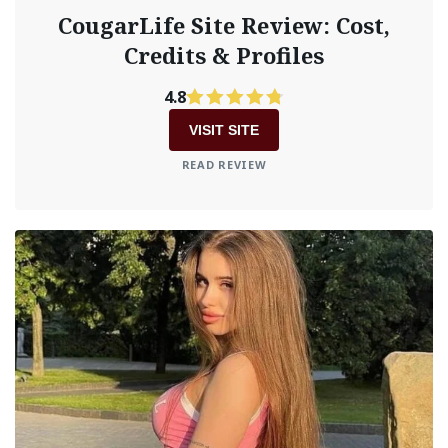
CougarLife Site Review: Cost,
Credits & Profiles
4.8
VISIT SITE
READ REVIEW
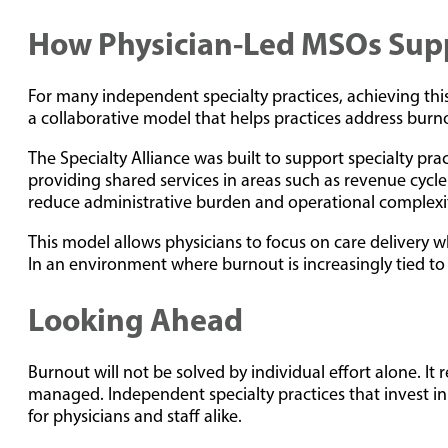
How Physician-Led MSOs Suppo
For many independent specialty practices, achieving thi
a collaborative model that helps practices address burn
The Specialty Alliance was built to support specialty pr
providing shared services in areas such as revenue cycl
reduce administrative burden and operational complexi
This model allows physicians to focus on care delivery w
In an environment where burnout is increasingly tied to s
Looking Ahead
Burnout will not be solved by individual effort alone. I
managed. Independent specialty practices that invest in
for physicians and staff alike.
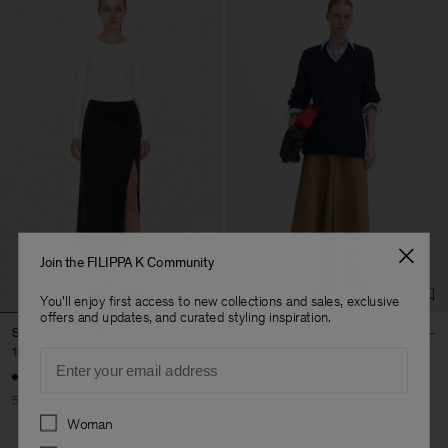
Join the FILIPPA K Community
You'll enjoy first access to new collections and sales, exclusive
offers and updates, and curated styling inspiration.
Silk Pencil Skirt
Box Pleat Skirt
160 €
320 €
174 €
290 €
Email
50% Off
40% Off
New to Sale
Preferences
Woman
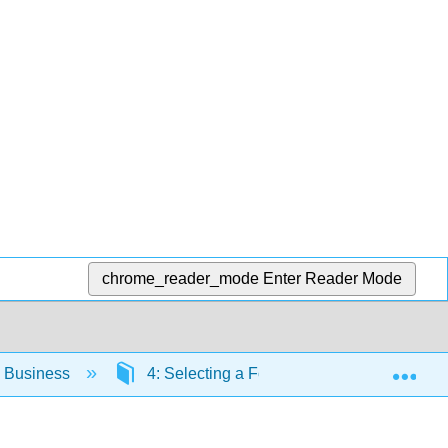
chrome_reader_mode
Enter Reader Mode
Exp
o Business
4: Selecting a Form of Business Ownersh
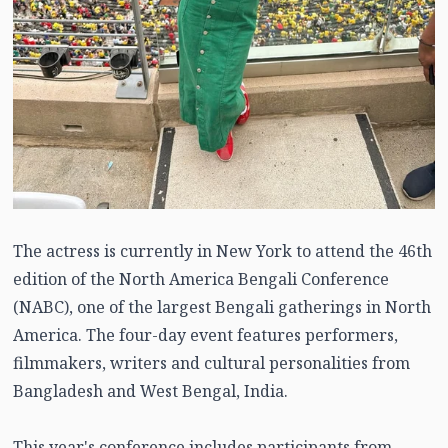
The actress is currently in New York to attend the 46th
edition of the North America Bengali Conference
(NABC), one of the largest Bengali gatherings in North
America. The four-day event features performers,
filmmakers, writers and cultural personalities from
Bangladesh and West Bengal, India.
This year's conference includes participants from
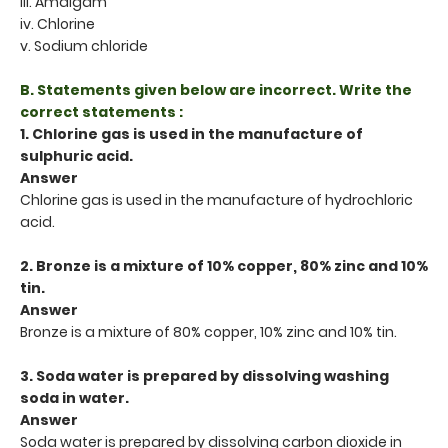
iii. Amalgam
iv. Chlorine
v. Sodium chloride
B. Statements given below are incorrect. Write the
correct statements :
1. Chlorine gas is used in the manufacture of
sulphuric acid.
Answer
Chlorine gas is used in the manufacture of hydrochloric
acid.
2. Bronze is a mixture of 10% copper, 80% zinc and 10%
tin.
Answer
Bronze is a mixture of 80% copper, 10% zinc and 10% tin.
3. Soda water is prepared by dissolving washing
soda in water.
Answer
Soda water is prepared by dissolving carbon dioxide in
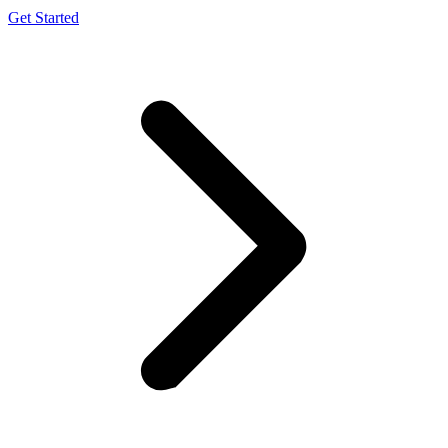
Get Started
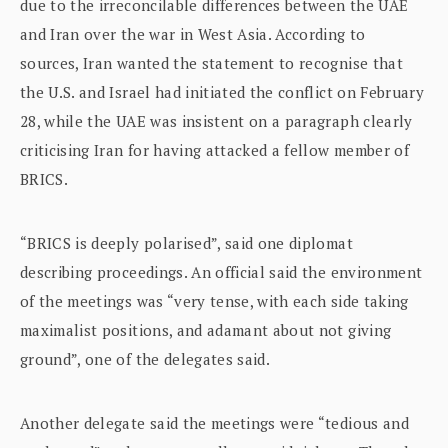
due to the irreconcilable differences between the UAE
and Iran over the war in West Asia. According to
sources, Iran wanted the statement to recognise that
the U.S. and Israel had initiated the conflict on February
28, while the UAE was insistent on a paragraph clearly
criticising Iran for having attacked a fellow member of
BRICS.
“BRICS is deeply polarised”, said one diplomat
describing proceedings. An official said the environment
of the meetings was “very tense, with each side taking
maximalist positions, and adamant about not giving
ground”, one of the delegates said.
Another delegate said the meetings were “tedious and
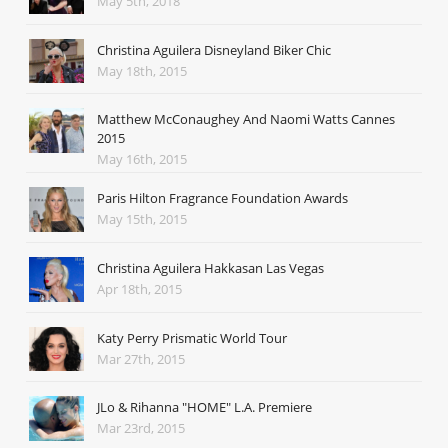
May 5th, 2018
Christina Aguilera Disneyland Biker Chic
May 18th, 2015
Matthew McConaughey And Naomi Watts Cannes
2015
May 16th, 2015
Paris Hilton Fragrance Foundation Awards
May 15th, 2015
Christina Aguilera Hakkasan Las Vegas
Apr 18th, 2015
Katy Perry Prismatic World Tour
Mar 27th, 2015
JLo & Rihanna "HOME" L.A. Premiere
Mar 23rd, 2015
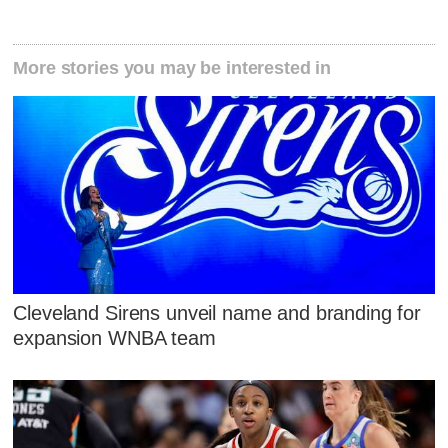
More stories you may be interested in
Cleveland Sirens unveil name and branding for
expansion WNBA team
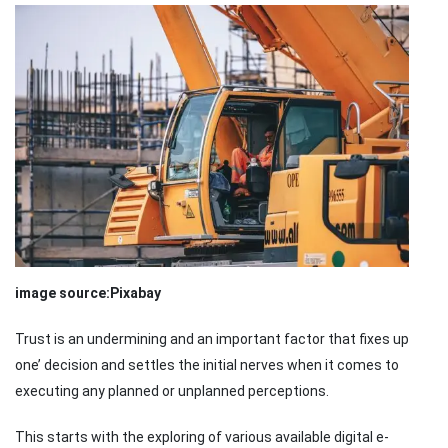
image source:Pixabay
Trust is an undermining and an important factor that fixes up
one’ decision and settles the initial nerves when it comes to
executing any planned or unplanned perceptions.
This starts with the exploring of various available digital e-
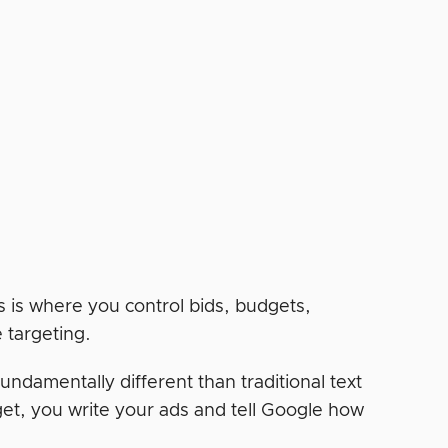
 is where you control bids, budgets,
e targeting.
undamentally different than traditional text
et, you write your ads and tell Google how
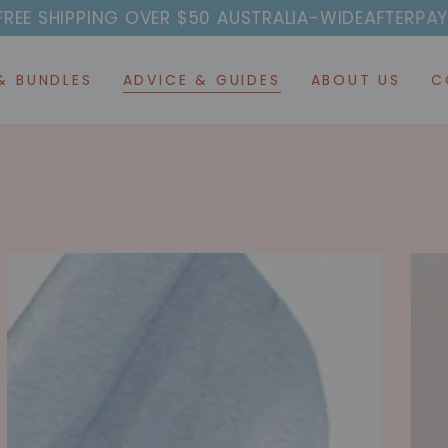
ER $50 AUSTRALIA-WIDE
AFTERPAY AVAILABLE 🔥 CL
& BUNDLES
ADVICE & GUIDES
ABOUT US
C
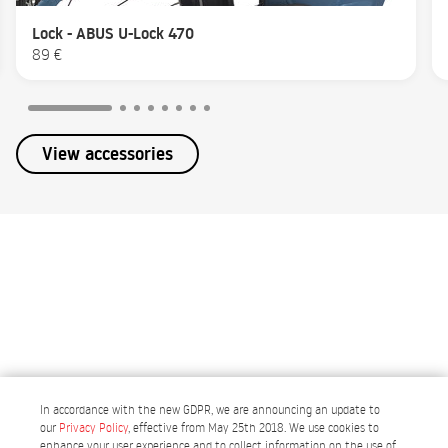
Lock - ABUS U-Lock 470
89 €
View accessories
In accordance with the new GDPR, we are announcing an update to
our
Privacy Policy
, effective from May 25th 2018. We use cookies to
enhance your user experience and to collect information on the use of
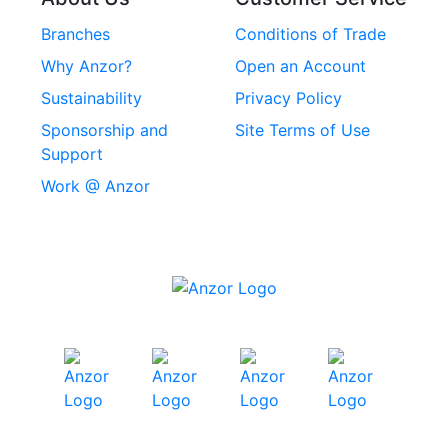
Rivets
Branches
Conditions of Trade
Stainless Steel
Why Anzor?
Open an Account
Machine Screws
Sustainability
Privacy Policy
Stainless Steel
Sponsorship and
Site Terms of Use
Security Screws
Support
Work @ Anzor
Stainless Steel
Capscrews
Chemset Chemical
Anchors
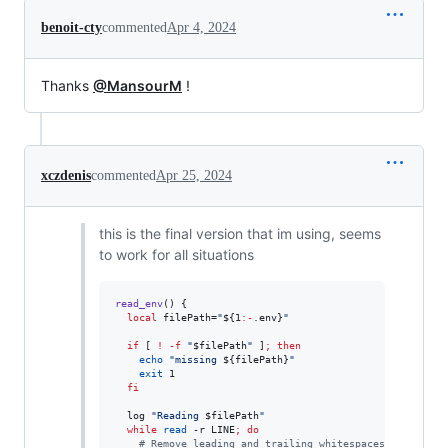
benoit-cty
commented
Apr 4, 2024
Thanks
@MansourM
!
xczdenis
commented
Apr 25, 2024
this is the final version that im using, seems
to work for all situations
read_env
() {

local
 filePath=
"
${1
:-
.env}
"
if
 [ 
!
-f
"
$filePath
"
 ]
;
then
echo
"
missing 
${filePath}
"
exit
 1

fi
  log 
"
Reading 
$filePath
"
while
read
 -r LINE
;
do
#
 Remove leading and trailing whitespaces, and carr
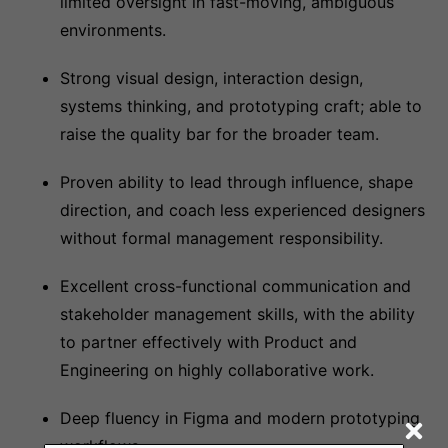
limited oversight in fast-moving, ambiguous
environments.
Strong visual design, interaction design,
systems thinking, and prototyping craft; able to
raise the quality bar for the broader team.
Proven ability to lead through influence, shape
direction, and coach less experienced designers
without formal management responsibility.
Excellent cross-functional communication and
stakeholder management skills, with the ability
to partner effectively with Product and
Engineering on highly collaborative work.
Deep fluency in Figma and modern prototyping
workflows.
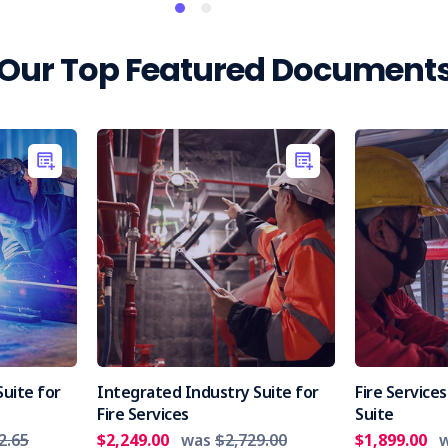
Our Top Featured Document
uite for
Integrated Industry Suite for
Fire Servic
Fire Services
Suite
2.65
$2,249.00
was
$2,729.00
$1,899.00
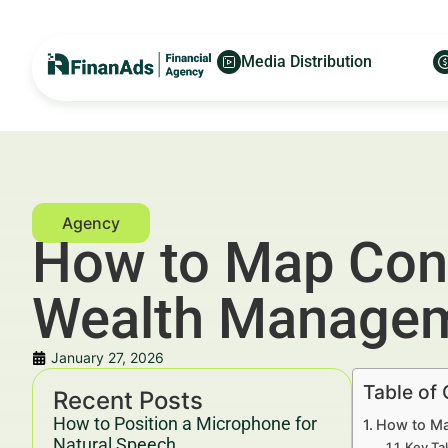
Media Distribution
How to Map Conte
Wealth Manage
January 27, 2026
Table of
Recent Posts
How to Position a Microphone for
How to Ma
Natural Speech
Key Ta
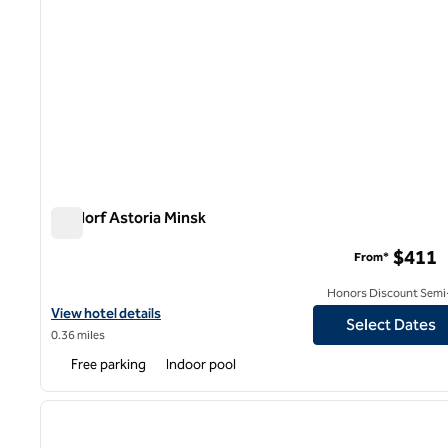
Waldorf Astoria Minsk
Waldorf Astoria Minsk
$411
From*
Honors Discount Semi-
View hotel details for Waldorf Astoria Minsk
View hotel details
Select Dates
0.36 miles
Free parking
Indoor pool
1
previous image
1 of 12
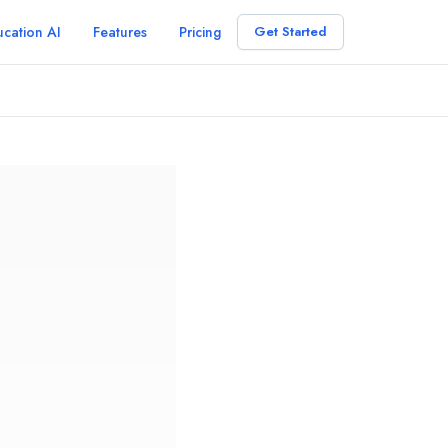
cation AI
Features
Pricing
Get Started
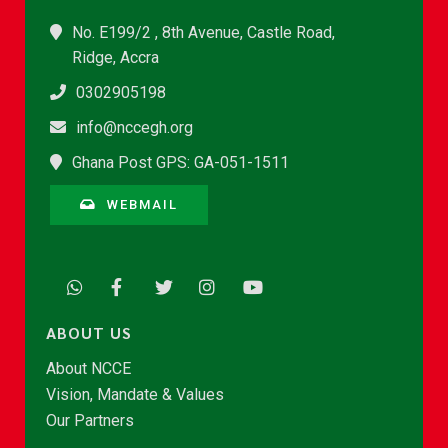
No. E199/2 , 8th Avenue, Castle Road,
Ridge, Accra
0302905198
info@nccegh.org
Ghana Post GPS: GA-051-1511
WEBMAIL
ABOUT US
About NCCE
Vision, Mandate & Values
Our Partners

******

§ Problem to work on
Restate the data word for word without pictures.

§ Written reply
CougarLife Site Review: Cost,
Credits & Profiles
4.8
VISIT SITE
READ REVIEW
How Physician-Led MSOs Suppo
For many independent specialty practices, achieving thi
a collaborative model that helps practices address burn
The Specialty Alliance was built to support specialty pr
providing shared services in areas such as revenue cycl
reduce administrative burden and operational complexi
This model allows physicians to focus on care delivery w
In an environment where burnout is increasingly tied to s
Looking Ahead
Burnout will not be solved by individual effort alone. I
managed. Independent specialty practices that invest in
for physicians and staff alike.
Join the FILIPPA K Community
You'll enjoy first access to new collections and sales, exclusive
offers and updates, and curated styling inspiration.
Silk Pencil Skirt
Box Pleat Skirt
160 €
320 €
174 €
290 €
Email
50% Off
40% Off
New to Sale
Preferences
Woman
chrome_reader_mode
Enter Reader Mode
Exp
o Business
4: Selecting a Form of Business Ownersh
The actress is currently in New York to attend the 46th
edition of the North America Bengali Conference
(NABC), one of the largest Bengali gatherings in North
America. The four-day event features performers,
filmmakers, writers and cultural personalities from
Bangladesh and West Bengal, India.
This year's conference includes participants from
iii. Amalgam
iv. Chlorine
v. Sodium chloride
B. Statements given below are incorrect. Write the
correct statements :
1. Chlorine gas is used in the manufacture of
sulphuric acid.
Answer
Chlorine gas is used in the manufacture of hydrochloric
acid.
2. Bronze is a mixture of 10% copper, 80% zinc and 10%
tin.
Answer
Bronze is a mixture of 80% copper, 10% zinc and 10% tin.
3. Soda water is prepared by dissolving washing
soda in water.
Answer
Soda water is prepared by dissolving carbon dioxide in
Get Started
due to the irreconcilable differences between the UAE
and Iran over the war in West Asia. According to
sources, Iran wanted the statement to recognise that
the U.S. and Israel had initiated the conflict on February
28, while the UAE was insistent on a paragraph clearly
criticising Iran for having attacked a fellow member of
BRICS.
“BRICS is deeply polarised”, said one diplomat
describing proceedings. An official said the environment
of the meetings was “very tense, with each side taking
maximalist positions, and adamant about not giving
ground”, one of the delegates said.
Another delegate said the meetings were “tedious and
May 5th, 2018
Christina Aguilera Disneyland Biker Chic
May 18th, 2015
Matthew McConaughey And Naomi Watts Cannes
2015
May 16th, 2015
Paris Hilton Fragrance Foundation Awards
May 15th, 2015
Christina Aguilera Hakkasan Las Vegas
Apr 18th, 2015
Katy Perry Prismatic World Tour
Mar 27th, 2015
JLo & Rihanna "HOME" L.A. Premiere
Mar 23rd, 2015
More stories you may be interested in
Cleveland Sirens unveil name and branding for
expansion WNBA team
image source:Pixabay
Trust is an undermining and an important factor that fixes up
one’ decision and settles the initial nerves when it comes to
executing any planned or unplanned perceptions.
This starts with the exploring of various available digital e-
 is where you control bids, budgets,
e targeting.
undamentally different than traditional text
et, you write your ads and tell Google how
ER $50 AUSTRALIA-WIDE
AFTERPAY AVAILABLE 🔥 CL
& BUNDLES
ADVICE & GUIDES
ABOUT US
C
Lock - ABUS U-Lock 470
89 €
View accessories
In accordance with the new GDPR, we are announcing an update to
our
Privacy Policy
, effective from May 25th 2018. We use cookies to
enhance your user experience and to collect information on the use of
Rivets
Branches
Conditions of Trade
Stainless Steel
Why Anzor?
Open an Account
Machine Screws
Sustainability
Privacy Policy
Stainless Steel
Sponsorship and
Site Terms of Use
Security Screws
Support
Work @ Anzor
Stainless Steel
Capscrews
Chemset Chemical
Anchors
benoit-cty
commented
Apr 4, 2024
Thanks
@MansourM
!
xczdenis
commented
Apr 25, 2024
this is the final version that im using, seems
to work for all situations
read_env
() {

local
 filePath=
"
${1
:-
.env}
"
if
 [ 
!
-f
"
$filePath
"
 ]
;
then
echo
"
missing 
${filePath}
"
exit
 1

fi
  log 
"
Reading 
$filePath
"
while
read
 -r LINE
;
do
#
 Remove leading and trailing whitespaces, and carr
limited oversight in fast-moving, ambiguous
environments.
Strong visual design, interaction design,
systems thinking, and prototyping craft; able to
raise the quality bar for the broader team.
Proven ability to lead through influence, shape
direction, and coach less experienced designers
without formal management responsibility.
Excellent cross-functional communication and
stakeholder management skills, with the ability
to partner effectively with Product and
Engineering on highly collaborative work.
Deep fluency in Figma and modern prototyping
workflows.
Our Top Featured Document
uite for
Integrated Industry Suite for
Fire Servic
Fire Services
Suite
2.65
$2,249.00
was
$2,729.00
$1,899.00
Media Distribution
How to Map Conte
Wealth Manage
January 27, 2026
Table of
Recent Posts
How to Position a Microphone for
How to Ma
Natural Speech
Key Ta
Waldorf Astoria Minsk
Waldorf Astoria Minsk
$411
From*
Honors Discount Semi-
View hotel details for Waldorf Astoria Minsk
View hotel details
Select Dates
0.36 miles
Free parking
Indoor pool
1
previous image
1 of 12
cation AI
Features
Pricing
Get Started
No. E199/2 , 8th Avenue, Castle Road,
Ridge, Accra
0302905198
info@nccegh.org
Ghana Post GPS: GA-051-1511
WEBMAIL
ABOUT US
About NCCE
Vision, Mandate & Values
Our Partners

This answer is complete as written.